Hilfsorganisationen wie Ärzte ohne Grenzen, Save the Children oder UNICEF geben vor Ort alles, um den Menschen zu helfen. Doch auch hier enttäuscht die internationale Unterstützung: Bei der diesjährigen UN-Gerberkonferenz sind weniger als die Hälfte der benötigten 3,85 Milliarden Dollar für den Jemen zusammengekommen. So bleibt wohl auch weiterhin die drohende Hungersnot und das damit verbundene Leiden an der Tagesordnung im Jemen.
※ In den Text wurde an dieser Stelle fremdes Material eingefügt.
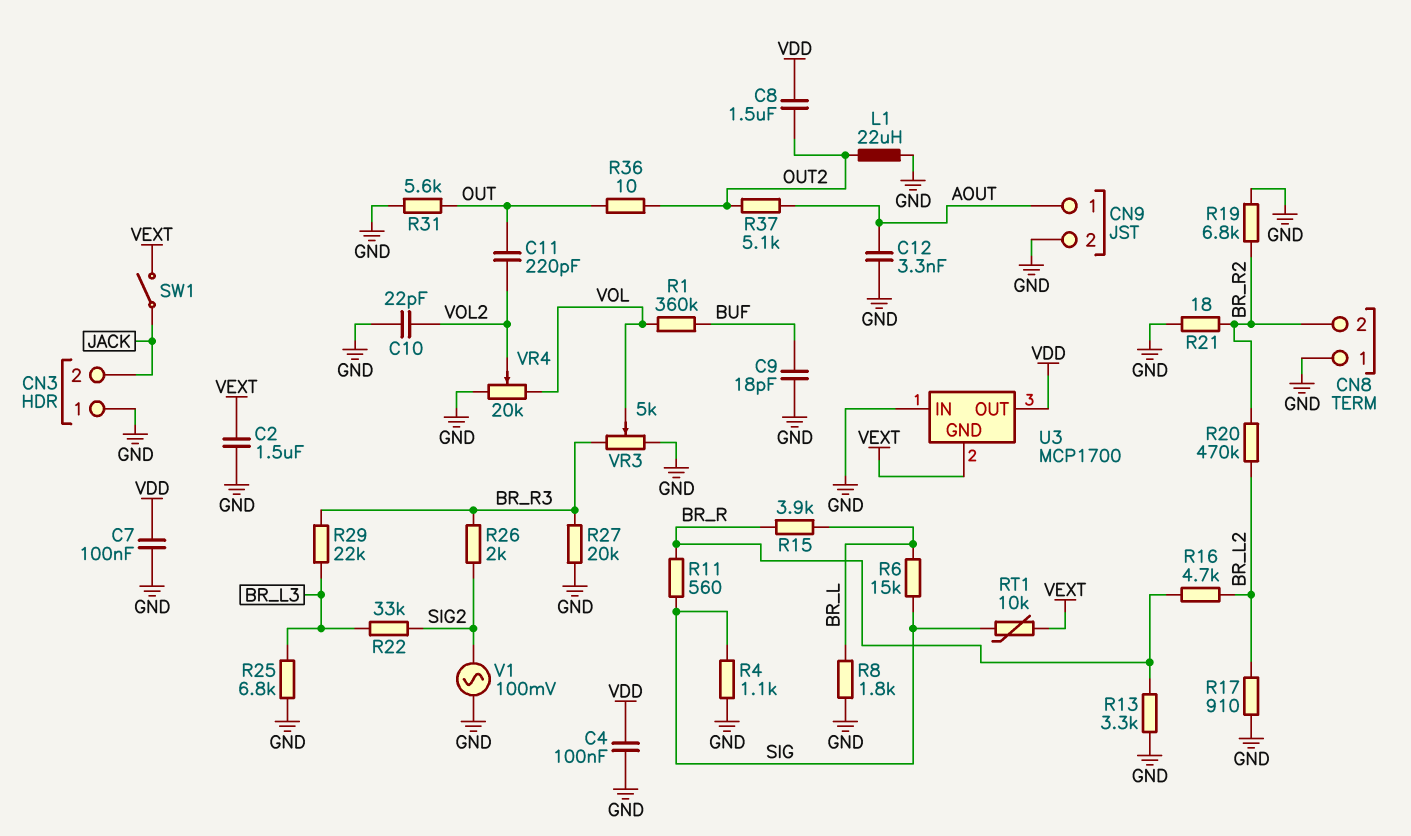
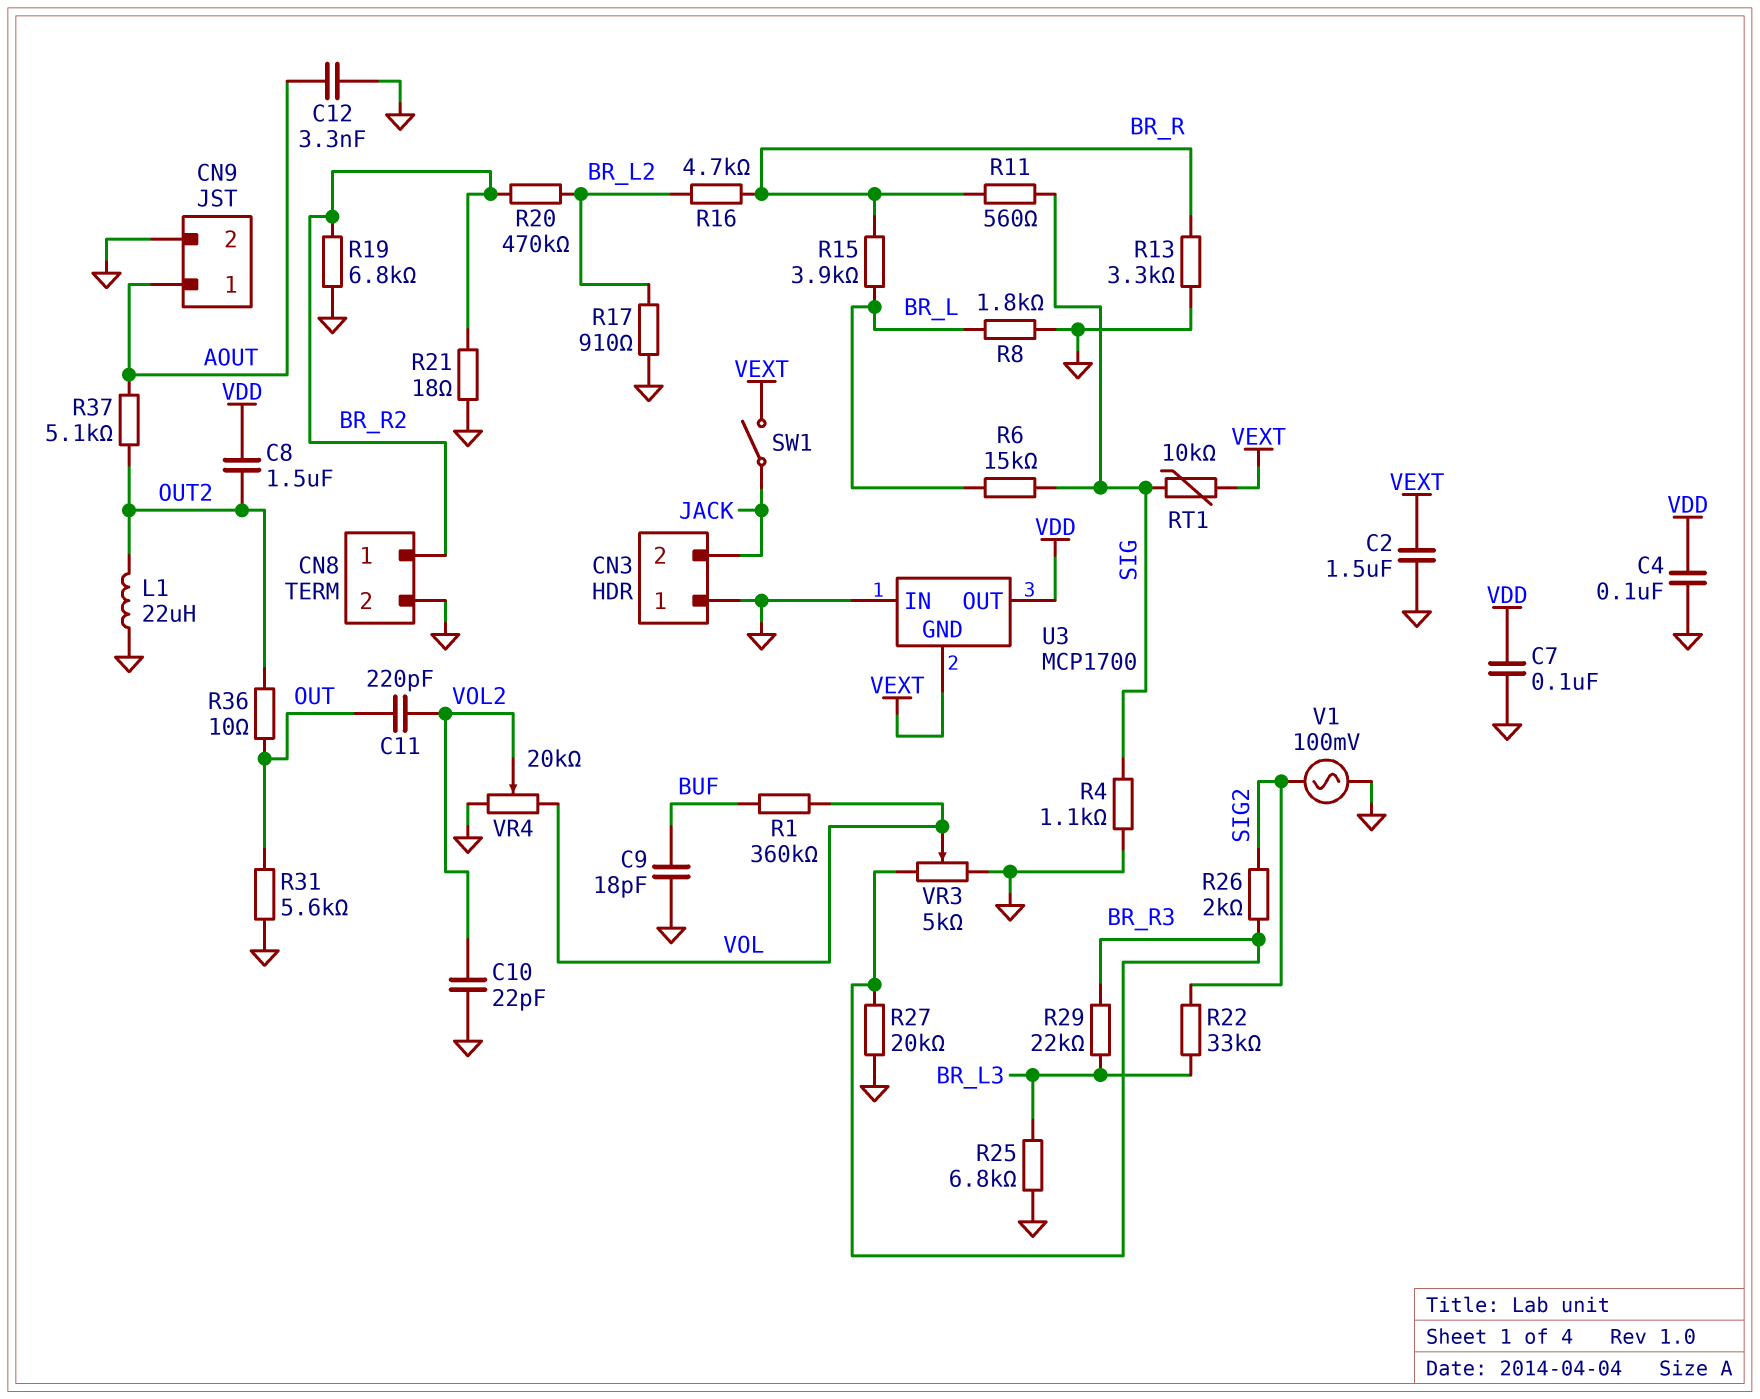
CN8 pin 1: GND -> BR_R2
CN8 pin 2: BR_R2 -> GND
Was also tun bei all dem Leid?

Die Zahlen im Jemen und in Syrien sprechen eine eindeutige Sprache. Leid, Todesangst, Hungersnot und fehlende Bildung im Kindesalter führen zu irreversiblen Schäden. All die Erfahrungen, die Kinder in Kriegs- und Krisengebieten machen, zeichnen sie für ihr Leben. Sie sind nicht wieder gut zu machen. Doch nicht nur Syrien und der Jemen sind vom Bürgerkrieg betroffen, weitere Länder wie Somalia oder der Südsudan kämpfen mit den Folgen bewaffneter Konflikte. Am Ende trifft es jedoch immer die Schwächsten: die Kinder.

Was können wir also tun, bei all dem Leid? Wichtig ist wohl vor allem, die Augen nicht zu verschließen und nicht zu vergessen. Sich die Schicksale und Geschichten anzuhören, nicht wegzuschauen. Gegebenenfalls eine Öffentlichkeit schaffen, immer wieder auf die Missstände hinweisen. Wenn ihr gerne finanziell unterstützen möchtet, könnt ihr dies zum Beispiel über UNICEF oder Save the Children tun.

-Leah-


Das Bild ist von Aladdin Hammami auf Unsplash.com und zeigt Aleppo, Syrien.